__Input records__
☆ ☆ ☆

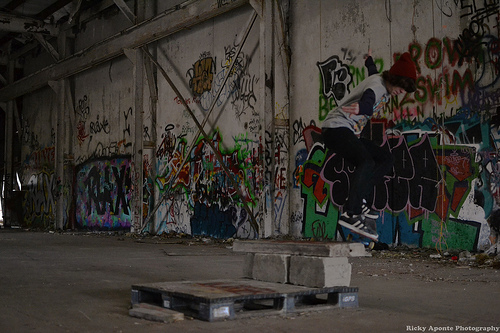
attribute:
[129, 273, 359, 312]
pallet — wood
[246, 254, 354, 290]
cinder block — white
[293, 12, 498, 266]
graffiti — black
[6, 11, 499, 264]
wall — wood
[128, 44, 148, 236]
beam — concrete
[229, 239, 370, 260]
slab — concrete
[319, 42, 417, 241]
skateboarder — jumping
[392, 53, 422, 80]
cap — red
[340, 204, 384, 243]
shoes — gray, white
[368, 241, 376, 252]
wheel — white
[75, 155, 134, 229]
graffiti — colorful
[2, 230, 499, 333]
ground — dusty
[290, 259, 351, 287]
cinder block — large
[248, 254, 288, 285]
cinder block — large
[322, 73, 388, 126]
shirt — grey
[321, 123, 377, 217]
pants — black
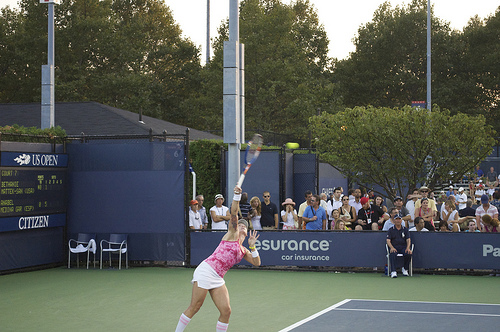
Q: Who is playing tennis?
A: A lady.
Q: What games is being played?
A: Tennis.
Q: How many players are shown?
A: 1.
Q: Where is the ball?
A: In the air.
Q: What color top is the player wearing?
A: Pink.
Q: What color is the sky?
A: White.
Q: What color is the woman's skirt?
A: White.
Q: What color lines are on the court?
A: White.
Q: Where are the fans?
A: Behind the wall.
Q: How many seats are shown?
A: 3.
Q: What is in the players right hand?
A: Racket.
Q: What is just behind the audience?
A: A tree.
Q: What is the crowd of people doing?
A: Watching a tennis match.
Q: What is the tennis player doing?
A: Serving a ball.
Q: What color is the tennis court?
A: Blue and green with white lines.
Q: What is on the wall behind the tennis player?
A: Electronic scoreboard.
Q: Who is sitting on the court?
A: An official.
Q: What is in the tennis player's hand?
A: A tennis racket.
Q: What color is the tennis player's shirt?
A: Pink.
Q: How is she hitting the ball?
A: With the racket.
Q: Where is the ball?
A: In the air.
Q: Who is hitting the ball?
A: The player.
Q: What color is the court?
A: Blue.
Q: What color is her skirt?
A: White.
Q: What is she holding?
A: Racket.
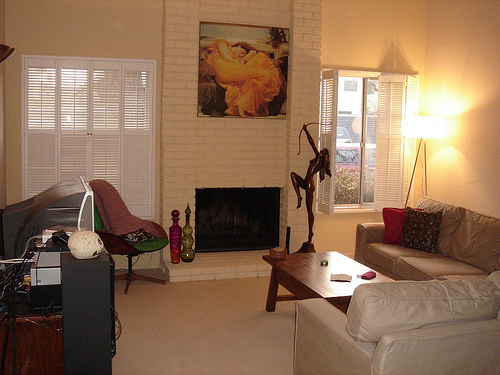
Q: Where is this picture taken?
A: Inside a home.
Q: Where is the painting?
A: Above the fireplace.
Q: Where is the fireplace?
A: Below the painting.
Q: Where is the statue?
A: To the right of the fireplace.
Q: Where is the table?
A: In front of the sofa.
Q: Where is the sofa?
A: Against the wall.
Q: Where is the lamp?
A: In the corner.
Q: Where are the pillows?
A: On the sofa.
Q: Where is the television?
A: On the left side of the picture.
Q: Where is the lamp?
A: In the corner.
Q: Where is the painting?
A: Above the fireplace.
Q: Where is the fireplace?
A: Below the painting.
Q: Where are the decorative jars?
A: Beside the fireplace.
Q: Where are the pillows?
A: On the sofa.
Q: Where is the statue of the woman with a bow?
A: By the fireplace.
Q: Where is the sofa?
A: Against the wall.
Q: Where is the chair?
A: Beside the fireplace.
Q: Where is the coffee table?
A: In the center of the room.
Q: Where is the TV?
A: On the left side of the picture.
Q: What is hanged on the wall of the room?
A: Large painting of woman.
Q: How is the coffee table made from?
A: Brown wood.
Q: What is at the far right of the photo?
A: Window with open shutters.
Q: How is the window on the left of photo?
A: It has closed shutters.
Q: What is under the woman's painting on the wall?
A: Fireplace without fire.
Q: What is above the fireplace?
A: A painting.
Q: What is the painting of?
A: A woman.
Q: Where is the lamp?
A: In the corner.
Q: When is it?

☆ ☆ ☆

__Try it__
Copy out the whole listing above word for word, leaving out the pictures.

__Answer for this exercise__
attribute:
[129, 273, 359, 312]
pallet — wood
[246, 254, 354, 290]
cinder block — white
[293, 12, 498, 266]
graffiti — black
[6, 11, 499, 264]
wall — wood
[128, 44, 148, 236]
beam — concrete
[229, 239, 370, 260]
slab — concrete
[319, 42, 417, 241]
skateboarder — jumping
[392, 53, 422, 80]
cap — red
[340, 204, 384, 243]
shoes — gray, white
[368, 241, 376, 252]
wheel — white
[75, 155, 134, 229]
graffiti — colorful
[2, 230, 499, 333]
ground — dusty
[290, 259, 351, 287]
cinder block — large
[248, 254, 288, 285]
cinder block — large
[322, 73, 388, 126]
shirt — grey
[321, 123, 377, 217]
pants — black
Q: Who is playing tennis?
A: A lady.
Q: What games is being played?
A: Tennis.
Q: How many players are shown?
A: 1.
Q: Where is the ball?
A: In the air.
Q: What color top is the player wearing?
A: Pink.
Q: What color is the sky?
A: White.
Q: What color is the woman's skirt?
A: White.
Q: What color lines are on the court?
A: White.
Q: Where are the fans?
A: Behind the wall.
Q: How many seats are shown?
A: 3.
Q: What is in the players right hand?
A: Racket.
Q: What is just behind the audience?
A: A tree.
Q: What is the crowd of people doing?
A: Watching a tennis match.
Q: What is the tennis player doing?
A: Serving a ball.
Q: What color is the tennis court?
A: Blue and green with white lines.
Q: What is on the wall behind the tennis player?
A: Electronic scoreboard.
Q: Who is sitting on the court?
A: An official.
Q: What is in the tennis player's hand?
A: A tennis racket.
Q: What color is the tennis player's shirt?
A: Pink.
Q: How is she hitting the ball?
A: With the racket.
Q: Where is the ball?
A: In the air.
Q: Who is hitting the ball?
A: The player.
Q: What color is the court?
A: Blue.
Q: What color is her skirt?
A: White.
Q: What is she holding?
A: Racket.
Q: Where is this picture taken?
A: Inside a home.
Q: Where is the painting?
A: Above the fireplace.
Q: Where is the fireplace?
A: Below the painting.
Q: Where is the statue?
A: To the right of the fireplace.
Q: Where is the table?
A: In front of the sofa.
Q: Where is the sofa?
A: Against the wall.
Q: Where is the lamp?
A: In the corner.
Q: Where are the pillows?
A: On the sofa.
Q: Where is the television?
A: On the left side of the picture.
Q: Where is the lamp?
A: In the corner.
Q: Where is the painting?
A: Above the fireplace.
Q: Where is the fireplace?
A: Below the painting.
Q: Where are the decorative jars?
A: Beside the fireplace.
Q: Where are the pillows?
A: On the sofa.
Q: Where is the statue of the woman with a bow?
A: By the fireplace.
Q: Where is the sofa?
A: Against the wall.
Q: Where is the chair?
A: Beside the fireplace.
Q: Where is the coffee table?
A: In the center of the room.
Q: Where is the TV?
A: On the left side of the picture.
Q: What is hanged on the wall of the room?
A: Large painting of woman.
Q: How is the coffee table made from?
A: Brown wood.
Q: What is at the far right of the photo?
A: Window with open shutters.
Q: How is the window on the left of photo?
A: It has closed shutters.
Q: What is under the woman's painting on the wall?
A: Fireplace without fire.
Q: What is above the fireplace?
A: A painting.
Q: What is the painting of?
A: A woman.
Q: Where is the lamp?
A: In the corner.
Q: When is it?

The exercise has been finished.